§ **Work required**:
Count all lines holding "with" in the data below and say the number, nothing more.

━━━ Records supplied ━━━

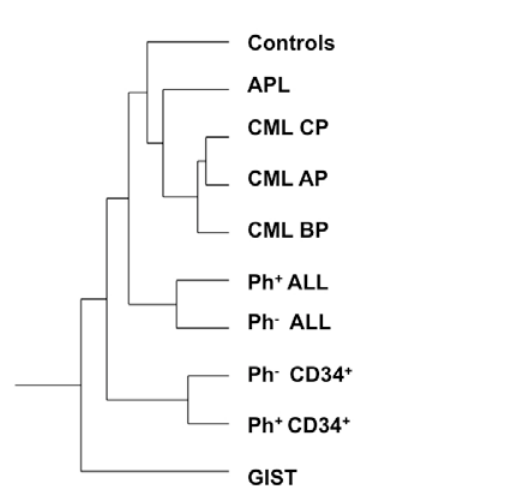
Figure 3: The hierarchical tree of leukemias with mean DNA methyla- tion. Relationship of DNA methylation profile by clustering based analysis with different leukemias, GIST, Ph +/- CD34 + hematopoietic stem cells, and healthy controls. A close relationship is demonstra- ted for the different phases of CML and myeloid leukemias (CML and APL), lymphoid leukemias (Ph + ALL and Ph - ALL) and hematopoietic stem cells (Ph +/- CD34 + ). Relationships identified by clustering are independent of BCR-ABL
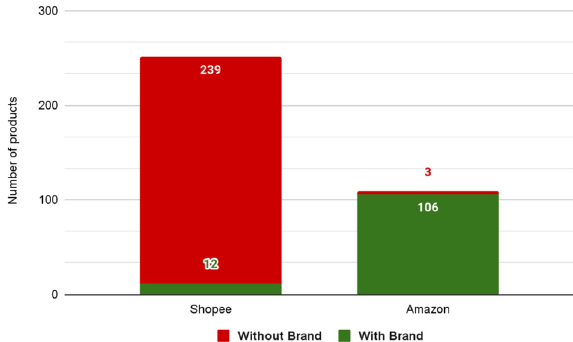
Figure 5. Brand identification between e-commerce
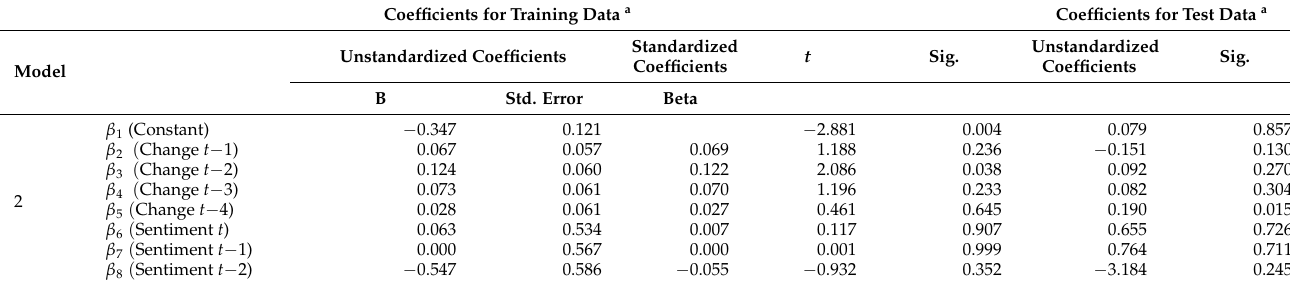
Table 3. Linear autoregression with exogenous factor coefficients.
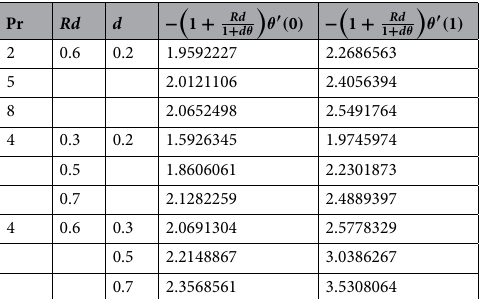
Table 3. Numeric values of the rate of heat transfer for growing values of Pr, Rd and d at both walls.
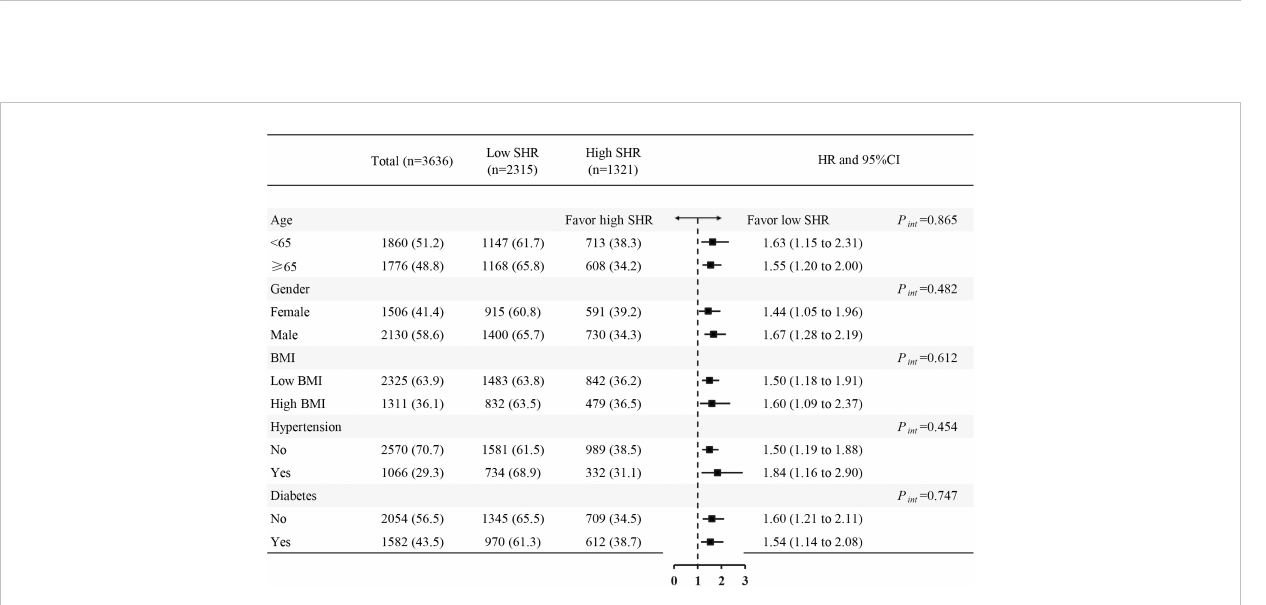
FIGURE 3 Forest plots of hazard ratios for the 1-year all-cause mortality in different subgroups. HR, hazard ratio; CI, con fi dence interval; SHR, stress hyperglycemia ratio; BMI, body mass index.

━━━

§ **Written response**:
2